**SET EXERCISE 1**:
Using the piece about the young woman who took in her cousin's children, answer these:
(a) What job does she hold?
(b) How old is her son?
(c) What did she convert into another bedroom?
**SET EXERCISE 2**: Carry on the piece about the young woman who took in her cousin's children, starting after its final sentence.

The Pie Baker

Fresh from the Oven

The Right Thing to Do

I have known a very special young woman practically her entire life. Her mother was my best friend in high school and I spent a large portion of her childhood with her. Due to issues between me and her mother, I missed watching her grow into an adult and it has been over the past 2 years that we have gotten incredibly close again and I am profoundly proud of her. She is a single mother of a 10 year old son and works in a large retail chain as a manager. Her career is important to her, and so is her family. Because she believes it’s the right thing to do.

When her cousin’s children were recently removed from the home and the parents jailed, she displayed incredible valor by petitioning the court for custody. When custody was granted, she set about converting her garage into another bedroom, and worked practically round the clock to make her home inviting and comfortable to 3 small children. I knew in my heart that it was a blessing to her and the children and that she would succeed beyond measure at helping to heal these damaged children. During the preparation, she never once considered herself – she always placed the needs and welfare of the children first. She never questioned why she was doing it, she just knew it was the right thing to do. During one small moment of doubt, she asked me if I thought she could accept the challenge that lay ahead of her. I told her, “I know of no better person to take this on.” It is the right thing to do.

**EXTRACTED INFORMATION**:
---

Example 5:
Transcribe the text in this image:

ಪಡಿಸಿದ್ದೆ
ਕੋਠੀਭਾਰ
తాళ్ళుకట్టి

**WRITTEN RESPONSE 1**:
(a) She is a manager at a large retail chain.
(b) Her son is 10 years old.
(c) She converted her garage into another bedroom.

**WRITTEN RESPONSE 2**:
As I shared her story with my co-workers, many of them stepped up to the plate to donate toys, clothes, personal hygiene items and other necessities to the children. People who had never met this young woman came out of nowhere to help provide for them. She was in no financial position to buy all new clothes, toys, toothbrushes, shoes, etc. for the children and total strangers to her helped out with so many things that were needed. Because it was the right thing to do.

I have wondered to myself if I would have done the same thing if I were in her position. Would I have turned my entire life upside down? Would I have done construction on my home to accommodate 3 children who had serious issues? I believe I would have let my own doubts and fears stand in the way of allowing the children into my life. I don’t know if I possess the intestinal fortitude necessary to accept that challenge – even if it is the right thing to do.

When the children arrived, it was somewhat of a shock to her. She was used to managing only one tween son; now she had a 6 year old boy, a 4 year old girl and a 2 year old girl. She created a loving environment with routine, discipline and affection – something to which neither child had been exposed. In the ensuing weeks since their arrival, the children have faced obstacles of their own, but my young friend has provided wise words and a soft place to fall for them. Because it’s the right thing to do.

No one knows what the future holds for this extraordinary young woman and her new “add water and stir” instant family. But I know that whatever happens, it’s the right thing to do.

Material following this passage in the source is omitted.